A host of Japanese car manufacturers have expressed their disappointment at U.S. President Donald Trump deeming imported cars and parts to be a national security threat.
On Friday, the President agreed with the conclusion of the Commerce Department that the importation of foreign-made vehicles and auto parts have been threatening national security since the 1980s after they started to eat into the market share of American-owned car manufacturers.
In a statement, the influential Japan Automobile Manufacturers Association, chaired by Toyota president Akio Toyoda, expressed his concern about Trump’s conclusion. Members of the trade group include Toyota, Nissan, Honda, Mitsubishi, Mazda, Suzuki, Kawasaki, Yamaha, Subaru, and others.

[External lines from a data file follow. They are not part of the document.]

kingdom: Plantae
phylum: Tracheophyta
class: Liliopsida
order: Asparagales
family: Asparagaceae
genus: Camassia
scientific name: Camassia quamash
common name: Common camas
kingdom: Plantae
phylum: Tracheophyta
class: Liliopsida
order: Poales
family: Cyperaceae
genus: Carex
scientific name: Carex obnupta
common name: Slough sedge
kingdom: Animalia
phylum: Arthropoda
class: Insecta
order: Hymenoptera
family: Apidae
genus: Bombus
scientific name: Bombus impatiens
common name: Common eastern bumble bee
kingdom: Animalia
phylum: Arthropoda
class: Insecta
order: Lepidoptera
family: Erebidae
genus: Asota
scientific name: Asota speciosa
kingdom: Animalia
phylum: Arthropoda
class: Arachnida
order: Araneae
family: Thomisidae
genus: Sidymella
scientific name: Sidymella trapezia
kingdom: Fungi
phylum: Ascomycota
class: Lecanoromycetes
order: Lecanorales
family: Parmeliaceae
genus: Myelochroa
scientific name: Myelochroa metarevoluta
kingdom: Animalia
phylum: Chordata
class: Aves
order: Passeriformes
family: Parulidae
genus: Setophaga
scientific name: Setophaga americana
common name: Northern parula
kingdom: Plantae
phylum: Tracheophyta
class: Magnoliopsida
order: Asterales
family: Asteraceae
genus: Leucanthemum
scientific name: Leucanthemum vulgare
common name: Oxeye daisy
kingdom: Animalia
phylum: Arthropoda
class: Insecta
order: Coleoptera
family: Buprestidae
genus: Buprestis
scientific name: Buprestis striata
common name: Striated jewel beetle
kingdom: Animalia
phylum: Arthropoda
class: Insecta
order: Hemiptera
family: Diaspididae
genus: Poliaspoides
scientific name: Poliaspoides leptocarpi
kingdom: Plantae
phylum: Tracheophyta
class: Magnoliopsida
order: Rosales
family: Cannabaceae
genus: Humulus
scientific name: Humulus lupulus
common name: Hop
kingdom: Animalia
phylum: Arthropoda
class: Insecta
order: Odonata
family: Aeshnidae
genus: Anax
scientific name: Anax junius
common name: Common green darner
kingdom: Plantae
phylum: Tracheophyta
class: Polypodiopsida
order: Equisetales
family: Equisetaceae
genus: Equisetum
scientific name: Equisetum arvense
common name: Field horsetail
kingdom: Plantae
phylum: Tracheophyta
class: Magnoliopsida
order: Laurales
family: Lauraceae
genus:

“We are dismayed to hear a message suggesting that our long-time contributions of investment and employment in the U.S. are not welcomed. As chairman, I am deeply saddened by this decision,” Toyoda said.
Trump wants to reduce the number of cars imported to the United States and claims that doing so will help local automakers to better invest in research and development. The White House has set a 180-day deadline for negotiating deals with Japan, the European Union, and other significant auto exporters, Bloomberg reports.
“Any trade restrictive measures would deliver a serious blow to the U.S. auto industry and economy, as it would not only disadvantage U.S. consumers, but also adversely affect the global competitiveness of U.S.-produced vehicles and suppress company investments in the U.S.,” Toyoda added.
The Japan Automobile Manufacturers Association says that it provides more than 93,000 direct American jobs. Threats from Trump are thought to have played a role in Toyota’s decision to announce an additional $3 billion to a five-year spending plan in the United States.